:: WHAT IS BEING ASKED ::
Leave out the pictures and print the records below exactly.

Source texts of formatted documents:
########################################

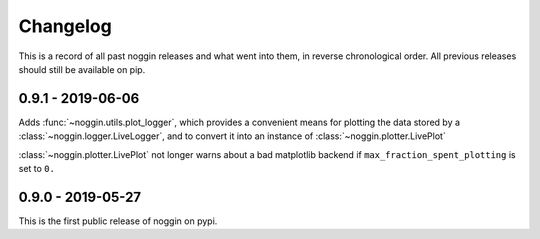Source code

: =========
Changelog
=========

This is a record of all past noggin releases and what went into them,
in reverse chronological order. All previous releases should still be available
on pip.

.. _v0.9.1:

-------------------
0.9.1 - 2019-06-06
-------------------

Adds :func:`~noggin.utils.plot_logger`, which provides a convenient means for plotting
the data stored by a :class:`~noggin.logger.LiveLogger`, and to convert it into an
instance of :class:`~noggin.plotter.LivePlot`

:class:`~noggin.plotter.LivePlot` not longer warns about a bad matplotlib backend
if ``max_fraction_spent_plotting`` is set to ``0.``


.. _v0.9.0:

-------------------
0.9.0 - 2019-05-27
-------------------

This is the first public release of noggin on pypi.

########################################

:: REPLY TO THE EXERCISE ::
Source code

: =========
Changelog
=========

This is a record of all past noggin releases and what went into them,
in reverse chronological order. All previous releases should still be available
on pip.

.. _v0.9.1:

-------------------
0.9.1 - 2019-06-06
-------------------

Adds :func:`~noggin.utils.plot_logger`, which provides a convenient means for plotting
the data stored by a :class:`~noggin.logger.LiveLogger`, and to convert it into an
instance of :class:`~noggin.plotter.LivePlot`

:class:`~noggin.plotter.LivePlot` not longer warns about a bad matplotlib backend
if ``max_fraction_spent_plotting`` is set to ``0.``


.. _v0.9.0:

-------------------
0.9.0 - 2019-05-27
-------------------

This is the first public release of noggin on pypi.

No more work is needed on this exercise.